# Problem details:
Lines below starting with the line with "Table 5. Physical models used in simulation." and going on through the line with "Figure 4: The architecture of H-ConvLSTM." must be output exactly; the rest of the records must be left out.

# Provided data:

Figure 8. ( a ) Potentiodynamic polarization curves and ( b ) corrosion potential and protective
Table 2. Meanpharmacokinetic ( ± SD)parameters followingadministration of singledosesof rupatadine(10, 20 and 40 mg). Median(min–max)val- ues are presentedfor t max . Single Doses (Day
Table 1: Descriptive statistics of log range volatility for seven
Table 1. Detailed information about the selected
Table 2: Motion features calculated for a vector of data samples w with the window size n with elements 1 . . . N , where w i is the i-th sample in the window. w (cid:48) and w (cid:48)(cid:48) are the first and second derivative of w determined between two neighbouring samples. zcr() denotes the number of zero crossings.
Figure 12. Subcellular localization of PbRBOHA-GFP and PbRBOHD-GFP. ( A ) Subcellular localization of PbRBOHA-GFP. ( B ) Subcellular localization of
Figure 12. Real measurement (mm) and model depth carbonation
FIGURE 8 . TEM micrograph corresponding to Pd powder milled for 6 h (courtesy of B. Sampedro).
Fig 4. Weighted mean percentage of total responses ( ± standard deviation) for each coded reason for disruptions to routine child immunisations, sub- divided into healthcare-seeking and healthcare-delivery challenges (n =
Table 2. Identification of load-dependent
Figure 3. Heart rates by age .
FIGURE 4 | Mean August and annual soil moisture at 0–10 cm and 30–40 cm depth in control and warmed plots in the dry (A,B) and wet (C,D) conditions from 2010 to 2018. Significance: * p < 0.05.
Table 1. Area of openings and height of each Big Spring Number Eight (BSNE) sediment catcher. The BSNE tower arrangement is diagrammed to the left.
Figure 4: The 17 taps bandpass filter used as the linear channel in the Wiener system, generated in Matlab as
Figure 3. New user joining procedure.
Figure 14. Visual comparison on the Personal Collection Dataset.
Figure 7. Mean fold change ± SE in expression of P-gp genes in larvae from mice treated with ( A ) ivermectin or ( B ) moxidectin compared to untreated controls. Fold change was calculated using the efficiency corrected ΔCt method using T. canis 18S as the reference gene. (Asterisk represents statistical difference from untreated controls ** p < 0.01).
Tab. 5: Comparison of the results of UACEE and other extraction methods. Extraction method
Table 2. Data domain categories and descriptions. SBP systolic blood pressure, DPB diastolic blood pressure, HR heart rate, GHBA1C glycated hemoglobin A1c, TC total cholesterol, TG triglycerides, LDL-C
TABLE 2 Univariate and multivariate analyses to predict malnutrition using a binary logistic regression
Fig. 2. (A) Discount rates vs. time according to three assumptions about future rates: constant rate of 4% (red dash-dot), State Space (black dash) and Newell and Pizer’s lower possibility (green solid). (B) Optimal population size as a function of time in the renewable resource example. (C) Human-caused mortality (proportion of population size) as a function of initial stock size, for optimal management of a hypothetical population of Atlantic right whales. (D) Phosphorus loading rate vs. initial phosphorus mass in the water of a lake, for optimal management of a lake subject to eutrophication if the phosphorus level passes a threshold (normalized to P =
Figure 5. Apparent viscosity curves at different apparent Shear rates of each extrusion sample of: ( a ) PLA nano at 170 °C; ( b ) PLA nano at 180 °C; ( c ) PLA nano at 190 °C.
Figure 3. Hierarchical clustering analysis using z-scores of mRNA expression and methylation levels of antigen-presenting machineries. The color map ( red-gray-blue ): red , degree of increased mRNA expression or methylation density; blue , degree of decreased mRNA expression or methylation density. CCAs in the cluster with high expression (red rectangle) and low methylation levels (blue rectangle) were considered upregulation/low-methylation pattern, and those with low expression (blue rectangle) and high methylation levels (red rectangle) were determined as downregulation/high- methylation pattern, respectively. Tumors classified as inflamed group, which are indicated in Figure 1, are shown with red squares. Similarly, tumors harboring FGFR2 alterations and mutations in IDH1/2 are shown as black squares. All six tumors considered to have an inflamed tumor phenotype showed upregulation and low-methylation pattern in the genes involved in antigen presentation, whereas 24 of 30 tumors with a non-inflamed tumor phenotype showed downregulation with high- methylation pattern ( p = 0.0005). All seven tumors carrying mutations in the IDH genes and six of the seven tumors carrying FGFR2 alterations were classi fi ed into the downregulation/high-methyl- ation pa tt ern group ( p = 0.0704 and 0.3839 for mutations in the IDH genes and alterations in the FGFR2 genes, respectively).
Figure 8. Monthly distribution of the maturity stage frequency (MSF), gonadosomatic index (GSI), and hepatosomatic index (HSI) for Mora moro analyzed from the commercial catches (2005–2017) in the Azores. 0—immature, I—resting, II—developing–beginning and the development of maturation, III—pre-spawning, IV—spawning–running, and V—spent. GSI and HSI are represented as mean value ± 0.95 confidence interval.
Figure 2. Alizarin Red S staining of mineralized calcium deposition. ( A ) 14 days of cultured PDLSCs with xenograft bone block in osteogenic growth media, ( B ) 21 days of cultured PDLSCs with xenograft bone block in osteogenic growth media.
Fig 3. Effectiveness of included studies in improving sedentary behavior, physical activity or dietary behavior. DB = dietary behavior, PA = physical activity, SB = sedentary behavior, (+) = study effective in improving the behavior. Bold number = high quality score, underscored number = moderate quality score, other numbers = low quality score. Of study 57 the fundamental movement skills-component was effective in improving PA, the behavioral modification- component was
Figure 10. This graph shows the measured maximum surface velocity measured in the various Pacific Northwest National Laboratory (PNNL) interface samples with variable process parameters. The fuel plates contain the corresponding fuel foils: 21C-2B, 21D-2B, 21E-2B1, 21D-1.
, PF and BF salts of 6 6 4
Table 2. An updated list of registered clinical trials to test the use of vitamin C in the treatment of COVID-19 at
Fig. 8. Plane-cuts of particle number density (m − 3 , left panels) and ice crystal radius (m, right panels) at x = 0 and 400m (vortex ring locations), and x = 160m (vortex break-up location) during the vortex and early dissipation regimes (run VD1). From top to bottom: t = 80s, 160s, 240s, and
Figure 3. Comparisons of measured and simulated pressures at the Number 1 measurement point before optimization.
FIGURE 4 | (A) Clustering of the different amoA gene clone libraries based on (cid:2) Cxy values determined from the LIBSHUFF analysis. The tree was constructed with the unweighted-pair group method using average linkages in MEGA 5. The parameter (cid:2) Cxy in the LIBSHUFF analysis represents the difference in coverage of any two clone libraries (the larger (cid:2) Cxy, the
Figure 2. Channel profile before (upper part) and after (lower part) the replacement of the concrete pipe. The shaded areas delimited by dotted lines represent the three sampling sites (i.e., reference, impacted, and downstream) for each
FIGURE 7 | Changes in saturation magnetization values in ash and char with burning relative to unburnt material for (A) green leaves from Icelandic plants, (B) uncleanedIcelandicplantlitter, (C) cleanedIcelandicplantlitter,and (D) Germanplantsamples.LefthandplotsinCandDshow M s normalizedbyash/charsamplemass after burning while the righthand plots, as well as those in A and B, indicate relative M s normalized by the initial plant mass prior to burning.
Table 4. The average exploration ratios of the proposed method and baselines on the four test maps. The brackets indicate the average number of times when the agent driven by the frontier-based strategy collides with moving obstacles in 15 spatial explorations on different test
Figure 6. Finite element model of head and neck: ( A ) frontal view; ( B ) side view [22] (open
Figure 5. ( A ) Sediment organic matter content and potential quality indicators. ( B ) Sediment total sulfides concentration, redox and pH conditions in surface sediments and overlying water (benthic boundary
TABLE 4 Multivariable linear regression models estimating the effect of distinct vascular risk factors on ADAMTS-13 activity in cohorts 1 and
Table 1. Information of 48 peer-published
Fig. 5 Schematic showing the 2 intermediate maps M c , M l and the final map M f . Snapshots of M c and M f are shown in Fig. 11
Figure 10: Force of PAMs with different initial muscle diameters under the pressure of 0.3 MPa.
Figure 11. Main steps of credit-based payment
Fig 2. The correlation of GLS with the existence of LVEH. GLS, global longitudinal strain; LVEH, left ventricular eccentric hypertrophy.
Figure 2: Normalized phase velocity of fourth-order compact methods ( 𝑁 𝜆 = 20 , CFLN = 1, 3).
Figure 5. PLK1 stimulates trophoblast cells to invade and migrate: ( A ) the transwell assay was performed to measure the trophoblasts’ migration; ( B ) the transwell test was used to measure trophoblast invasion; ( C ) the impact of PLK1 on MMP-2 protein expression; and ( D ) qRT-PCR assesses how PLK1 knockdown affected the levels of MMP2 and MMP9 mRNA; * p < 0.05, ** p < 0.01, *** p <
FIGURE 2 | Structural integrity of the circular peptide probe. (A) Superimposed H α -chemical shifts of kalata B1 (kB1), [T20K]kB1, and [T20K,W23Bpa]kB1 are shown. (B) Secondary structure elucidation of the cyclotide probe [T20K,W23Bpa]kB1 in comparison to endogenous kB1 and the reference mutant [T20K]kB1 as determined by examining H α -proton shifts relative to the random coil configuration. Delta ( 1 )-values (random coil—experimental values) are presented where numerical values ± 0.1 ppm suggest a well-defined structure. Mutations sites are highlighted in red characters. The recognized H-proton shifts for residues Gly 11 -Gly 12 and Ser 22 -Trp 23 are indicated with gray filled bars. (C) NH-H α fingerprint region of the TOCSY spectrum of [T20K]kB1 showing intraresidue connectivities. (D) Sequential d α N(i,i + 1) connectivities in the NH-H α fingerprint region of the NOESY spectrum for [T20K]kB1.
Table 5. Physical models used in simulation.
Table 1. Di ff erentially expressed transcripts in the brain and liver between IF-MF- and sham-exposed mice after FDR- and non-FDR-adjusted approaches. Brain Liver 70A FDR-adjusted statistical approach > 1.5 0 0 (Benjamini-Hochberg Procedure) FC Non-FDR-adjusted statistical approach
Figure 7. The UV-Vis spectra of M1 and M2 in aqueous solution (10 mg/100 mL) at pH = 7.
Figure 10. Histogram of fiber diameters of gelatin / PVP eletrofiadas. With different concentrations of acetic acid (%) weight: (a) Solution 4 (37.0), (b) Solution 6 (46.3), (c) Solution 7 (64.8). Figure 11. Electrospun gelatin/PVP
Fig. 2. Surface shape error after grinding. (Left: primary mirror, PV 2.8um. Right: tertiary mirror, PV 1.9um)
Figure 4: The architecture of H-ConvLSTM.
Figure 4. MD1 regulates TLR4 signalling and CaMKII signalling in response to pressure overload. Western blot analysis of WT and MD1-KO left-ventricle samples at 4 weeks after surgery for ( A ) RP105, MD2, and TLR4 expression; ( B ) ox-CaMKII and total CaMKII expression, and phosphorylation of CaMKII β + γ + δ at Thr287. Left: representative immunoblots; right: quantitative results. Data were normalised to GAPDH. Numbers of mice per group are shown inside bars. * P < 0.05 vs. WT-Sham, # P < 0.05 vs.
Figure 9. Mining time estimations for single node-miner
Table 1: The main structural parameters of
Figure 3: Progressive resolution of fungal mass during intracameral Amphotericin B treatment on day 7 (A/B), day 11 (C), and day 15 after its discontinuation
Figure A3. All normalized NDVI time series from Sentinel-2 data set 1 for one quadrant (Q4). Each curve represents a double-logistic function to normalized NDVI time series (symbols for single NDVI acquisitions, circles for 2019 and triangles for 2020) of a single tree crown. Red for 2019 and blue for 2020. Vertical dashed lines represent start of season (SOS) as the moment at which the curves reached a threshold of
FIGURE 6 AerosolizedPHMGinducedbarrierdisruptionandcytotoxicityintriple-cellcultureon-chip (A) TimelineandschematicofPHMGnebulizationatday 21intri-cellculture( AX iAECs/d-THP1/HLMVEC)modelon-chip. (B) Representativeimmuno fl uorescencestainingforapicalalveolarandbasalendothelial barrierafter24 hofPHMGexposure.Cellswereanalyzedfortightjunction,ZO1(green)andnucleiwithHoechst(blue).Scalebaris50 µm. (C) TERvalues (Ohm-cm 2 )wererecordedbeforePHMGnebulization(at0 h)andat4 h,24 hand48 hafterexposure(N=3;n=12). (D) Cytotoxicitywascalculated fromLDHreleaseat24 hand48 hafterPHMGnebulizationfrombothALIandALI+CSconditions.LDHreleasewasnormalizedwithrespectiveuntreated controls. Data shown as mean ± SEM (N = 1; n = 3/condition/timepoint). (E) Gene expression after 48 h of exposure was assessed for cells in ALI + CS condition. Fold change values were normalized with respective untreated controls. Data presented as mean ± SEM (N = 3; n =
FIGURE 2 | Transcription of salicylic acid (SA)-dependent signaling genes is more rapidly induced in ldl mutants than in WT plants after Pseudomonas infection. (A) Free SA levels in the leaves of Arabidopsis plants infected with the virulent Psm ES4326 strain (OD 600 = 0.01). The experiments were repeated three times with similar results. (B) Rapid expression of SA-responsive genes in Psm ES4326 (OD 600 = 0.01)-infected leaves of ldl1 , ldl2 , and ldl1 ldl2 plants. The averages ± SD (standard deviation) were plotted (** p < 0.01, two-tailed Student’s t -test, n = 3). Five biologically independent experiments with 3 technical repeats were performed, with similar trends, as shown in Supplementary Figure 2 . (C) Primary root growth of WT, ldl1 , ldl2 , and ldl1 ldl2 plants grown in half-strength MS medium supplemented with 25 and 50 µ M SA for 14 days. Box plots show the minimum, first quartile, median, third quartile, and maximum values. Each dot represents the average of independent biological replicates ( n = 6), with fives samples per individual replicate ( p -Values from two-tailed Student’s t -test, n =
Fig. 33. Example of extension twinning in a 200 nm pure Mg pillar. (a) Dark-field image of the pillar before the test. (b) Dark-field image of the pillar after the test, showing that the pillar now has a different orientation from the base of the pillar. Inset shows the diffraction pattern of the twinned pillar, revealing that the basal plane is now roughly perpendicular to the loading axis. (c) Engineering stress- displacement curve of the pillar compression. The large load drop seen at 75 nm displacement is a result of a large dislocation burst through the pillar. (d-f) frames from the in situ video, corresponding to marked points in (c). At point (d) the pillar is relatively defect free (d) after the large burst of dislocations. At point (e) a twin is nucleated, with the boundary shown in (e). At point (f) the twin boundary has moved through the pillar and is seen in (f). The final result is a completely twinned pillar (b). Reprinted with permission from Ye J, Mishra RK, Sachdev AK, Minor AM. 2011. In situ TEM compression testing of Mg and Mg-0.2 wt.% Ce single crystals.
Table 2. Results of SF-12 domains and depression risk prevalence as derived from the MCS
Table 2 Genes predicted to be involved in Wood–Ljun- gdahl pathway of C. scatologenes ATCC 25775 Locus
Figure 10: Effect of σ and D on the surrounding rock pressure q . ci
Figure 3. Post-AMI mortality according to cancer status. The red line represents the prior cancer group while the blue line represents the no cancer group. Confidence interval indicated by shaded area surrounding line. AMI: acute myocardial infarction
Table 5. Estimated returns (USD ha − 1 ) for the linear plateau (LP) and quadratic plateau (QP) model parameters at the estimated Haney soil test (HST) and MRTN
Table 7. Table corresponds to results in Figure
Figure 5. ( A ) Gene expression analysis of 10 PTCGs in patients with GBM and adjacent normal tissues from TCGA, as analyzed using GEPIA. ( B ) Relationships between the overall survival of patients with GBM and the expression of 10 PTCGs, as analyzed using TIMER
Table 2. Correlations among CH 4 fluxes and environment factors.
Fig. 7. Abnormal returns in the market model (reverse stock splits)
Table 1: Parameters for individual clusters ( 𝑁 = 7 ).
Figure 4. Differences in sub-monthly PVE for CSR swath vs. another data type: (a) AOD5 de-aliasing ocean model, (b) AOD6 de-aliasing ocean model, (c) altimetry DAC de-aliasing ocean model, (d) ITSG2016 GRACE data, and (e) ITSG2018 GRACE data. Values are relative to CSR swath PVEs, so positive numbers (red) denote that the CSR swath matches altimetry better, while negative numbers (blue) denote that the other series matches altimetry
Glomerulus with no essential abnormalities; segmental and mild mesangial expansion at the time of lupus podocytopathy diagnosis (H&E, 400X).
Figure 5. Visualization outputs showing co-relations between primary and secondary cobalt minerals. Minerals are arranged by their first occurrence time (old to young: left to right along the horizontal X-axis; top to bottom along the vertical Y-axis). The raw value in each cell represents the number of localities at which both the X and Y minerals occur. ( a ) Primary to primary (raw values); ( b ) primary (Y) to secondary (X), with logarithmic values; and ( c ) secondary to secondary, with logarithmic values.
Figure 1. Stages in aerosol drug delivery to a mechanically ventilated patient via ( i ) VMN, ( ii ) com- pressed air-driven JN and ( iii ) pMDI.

# Answer for this exercise:
Table 5. Physical models used in simulation.
Table 1. Di ff erentially expressed transcripts in the brain and liver between IF-MF- and sham-exposed mice after FDR- and non-FDR-adjusted approaches. Brain Liver 70A FDR-adjusted statistical approach > 1.5 0 0 (Benjamini-Hochberg Procedure) FC Non-FDR-adjusted statistical approach
Figure 7. The UV-Vis spectra of M1 and M2 in aqueous solution (10 mg/100 mL) at pH = 7.
Figure 10. Histogram of fiber diameters of gelatin / PVP eletrofiadas. With different concentrations of acetic acid (%) weight: (a) Solution 4 (37.0), (b) Solution 6 (46.3), (c) Solution 7 (64.8). Figure 11. Electrospun gelatin/PVP
Fig. 2. Surface shape error after grinding. (Left: primary mirror, PV 2.8um. Right: tertiary mirror, PV 1.9um)
Figure 4: The architecture of H-ConvLSTM.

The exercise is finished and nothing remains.